### Rekordy danych

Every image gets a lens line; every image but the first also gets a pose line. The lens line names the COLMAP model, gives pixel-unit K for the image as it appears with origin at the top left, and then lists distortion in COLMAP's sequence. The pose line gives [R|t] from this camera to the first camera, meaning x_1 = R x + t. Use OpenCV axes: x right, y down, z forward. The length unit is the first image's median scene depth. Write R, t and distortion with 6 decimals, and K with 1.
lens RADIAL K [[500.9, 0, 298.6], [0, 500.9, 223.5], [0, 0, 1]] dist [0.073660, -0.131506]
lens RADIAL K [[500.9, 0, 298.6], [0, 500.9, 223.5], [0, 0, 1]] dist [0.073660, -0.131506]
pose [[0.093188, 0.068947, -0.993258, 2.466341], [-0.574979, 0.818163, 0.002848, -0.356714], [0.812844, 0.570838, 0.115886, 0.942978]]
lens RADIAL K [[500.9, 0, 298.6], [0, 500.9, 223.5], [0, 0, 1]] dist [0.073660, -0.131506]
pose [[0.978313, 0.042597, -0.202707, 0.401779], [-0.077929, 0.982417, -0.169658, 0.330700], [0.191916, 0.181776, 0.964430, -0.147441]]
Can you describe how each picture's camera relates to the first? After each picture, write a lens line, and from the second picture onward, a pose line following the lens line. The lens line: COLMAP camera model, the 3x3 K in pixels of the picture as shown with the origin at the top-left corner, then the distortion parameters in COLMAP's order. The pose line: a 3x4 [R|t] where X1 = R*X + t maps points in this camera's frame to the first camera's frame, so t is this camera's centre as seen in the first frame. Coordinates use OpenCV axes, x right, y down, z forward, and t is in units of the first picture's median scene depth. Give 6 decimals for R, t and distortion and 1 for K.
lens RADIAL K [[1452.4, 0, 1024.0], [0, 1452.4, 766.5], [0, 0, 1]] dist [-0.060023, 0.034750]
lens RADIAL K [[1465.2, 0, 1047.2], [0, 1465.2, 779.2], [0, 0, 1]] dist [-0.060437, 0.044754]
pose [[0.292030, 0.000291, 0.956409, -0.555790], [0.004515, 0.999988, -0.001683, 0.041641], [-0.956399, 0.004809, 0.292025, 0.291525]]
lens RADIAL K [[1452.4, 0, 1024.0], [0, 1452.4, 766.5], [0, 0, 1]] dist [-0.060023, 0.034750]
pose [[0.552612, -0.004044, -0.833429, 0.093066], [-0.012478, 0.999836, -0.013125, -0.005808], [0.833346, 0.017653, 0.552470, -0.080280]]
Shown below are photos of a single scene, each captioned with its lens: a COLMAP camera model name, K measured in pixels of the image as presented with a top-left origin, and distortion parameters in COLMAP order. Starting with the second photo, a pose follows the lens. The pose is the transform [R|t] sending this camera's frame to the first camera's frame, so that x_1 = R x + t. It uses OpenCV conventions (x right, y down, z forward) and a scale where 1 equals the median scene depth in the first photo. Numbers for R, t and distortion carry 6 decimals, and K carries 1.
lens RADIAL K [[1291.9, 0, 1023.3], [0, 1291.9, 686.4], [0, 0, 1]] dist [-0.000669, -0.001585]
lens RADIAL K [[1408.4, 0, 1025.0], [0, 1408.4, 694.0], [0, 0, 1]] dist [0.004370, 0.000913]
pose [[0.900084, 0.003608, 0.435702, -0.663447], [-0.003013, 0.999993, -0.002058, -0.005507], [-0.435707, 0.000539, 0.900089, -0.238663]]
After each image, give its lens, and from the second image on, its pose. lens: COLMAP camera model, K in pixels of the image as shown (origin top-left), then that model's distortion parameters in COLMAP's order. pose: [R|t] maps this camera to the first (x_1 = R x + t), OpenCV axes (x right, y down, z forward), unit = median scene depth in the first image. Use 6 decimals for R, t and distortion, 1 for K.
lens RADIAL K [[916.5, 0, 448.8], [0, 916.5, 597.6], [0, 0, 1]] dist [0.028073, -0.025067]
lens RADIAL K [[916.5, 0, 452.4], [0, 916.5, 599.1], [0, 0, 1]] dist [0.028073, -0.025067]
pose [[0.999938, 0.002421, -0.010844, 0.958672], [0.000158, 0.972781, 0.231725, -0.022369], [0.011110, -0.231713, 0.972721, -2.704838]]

### Polecenie
Wypisz ponownie cały powyższy materiał, linia po linii, bez żadnych zmian.

### Odpowiedź
Every image gets a lens line; every image but the first also gets a pose line. The lens line names the COLMAP model, gives pixel-unit K for the image as it appears with origin at the top left, and then lists distortion in COLMAP's sequence. The pose line gives [R|t] from this camera to the first camera, meaning x_1 = R x + t. Use OpenCV axes: x right, y down, z forward. The length unit is the first image's median scene depth. Write R, t and distortion with 6 decimals, and K with 1.
lens RADIAL K [[500.9, 0, 298.6], [0, 500.9, 223.5], [0, 0, 1]] dist [0.073660, -0.131506]
lens RADIAL K [[500.9, 0, 298.6], [0, 500.9, 223.5], [0, 0, 1]] dist [0.073660, -0.131506]
pose [[0.093188, 0.068947, -0.993258, 2.466341], [-0.574979, 0.818163, 0.002848, -0.356714], [0.812844, 0.570838, 0.115886, 0.942978]]
lens RADIAL K [[500.9, 0, 298.6], [0, 500.9, 223.5], [0, 0, 1]] dist [0.073660, -0.131506]
pose [[0.978313, 0.042597, -0.202707, 0.401779], [-0.077929, 0.982417, -0.169658, 0.330700], [0.191916, 0.181776, 0.964430, -0.147441]]
Can you describe how each picture's camera relates to the first? After each picture, write a lens line, and from the second picture onward, a pose line following the lens line. The lens line: COLMAP camera model, the 3x3 K in pixels of the picture as shown with the origin at the top-left corner, then the distortion parameters in COLMAP's order. The pose line: a 3x4 [R|t] where X1 = R*X + t maps points in this camera's frame to the first camera's frame, so t is this camera's centre as seen in the first frame. Coordinates use OpenCV axes, x right, y down, z forward, and t is in units of the first picture's median scene depth. Give 6 decimals for R, t and distortion and 1 for K.
lens RADIAL K [[1452.4, 0, 1024.0], [0, 1452.4, 766.5], [0, 0, 1]] dist [-0.060023, 0.034750]
lens RADIAL K [[1465.2, 0, 1047.2], [0, 1465.2, 779.2], [0, 0, 1]] dist [-0.060437, 0.044754]
pose [[0.292030, 0.000291, 0.956409, -0.555790], [0.004515, 0.999988, -0.001683, 0.041641], [-0.956399, 0.004809, 0.292025, 0.291525]]
lens RADIAL K [[1452.4, 0, 1024.0], [0, 1452.4, 766.5], [0, 0, 1]] dist [-0.060023, 0.034750]
pose [[0.552612, -0.004044, -0.833429, 0.093066], [-0.012478, 0.999836, -0.013125, -0.005808], [0.833346, 0.017653, 0.552470, -0.080280]]
Shown below are photos of a single scene, each captioned with its lens: a COLMAP camera model name, K measured in pixels of the image as presented with a top-left origin, and distortion parameters in COLMAP order. Starting with the second photo, a pose follows the lens. The pose is the transform [R|t] sending this camera's frame to the first camera's frame, so that x_1 = R x + t. It uses OpenCV conventions (x right, y down, z forward) and a scale where 1 equals the median scene depth in the first photo. Numbers for R, t and distortion carry 6 decimals, and K carries 1.
lens RADIAL K [[1291.9, 0, 1023.3], [0, 1291.9, 686.4], [0, 0, 1]] dist [-0.000669, -0.001585]
lens RADIAL K [[1408.4, 0, 1025.0], [0, 1408.4, 694.0], [0, 0, 1]] dist [0.004370, 0.000913]
pose [[0.900084, 0.003608, 0.435702, -0.663447], [-0.003013, 0.999993, -0.002058, -0.005507], [-0.435707, 0.000539, 0.900089, -0.238663]]
After each image, give its lens, and from the second image on, its pose. lens: COLMAP camera model, K in pixels of the image as shown (origin top-left), then that model's distortion parameters in COLMAP's order. pose: [R|t] maps this camera to the first (x_1 = R x + t), OpenCV axes (x right, y down, z forward), unit = median scene depth in the first image. Use 6 decimals for R, t and distortion, 1 for K.
lens RADIAL K [[916.5, 0, 448.8], [0, 916.5, 597.6], [0, 0, 1]] dist [0.028073, -0.025067]
lens RADIAL K [[916.5, 0, 452.4], [0, 916.5, 599.1], [0, 0, 1]] dist [0.028073, -0.025067]
pose [[0.999938, 0.002421, -0.010844, 0.958672], [0.000158, 0.972781, 0.231725, -0.022369], [0.011110, -0.231713, 0.972721, -2.704838]]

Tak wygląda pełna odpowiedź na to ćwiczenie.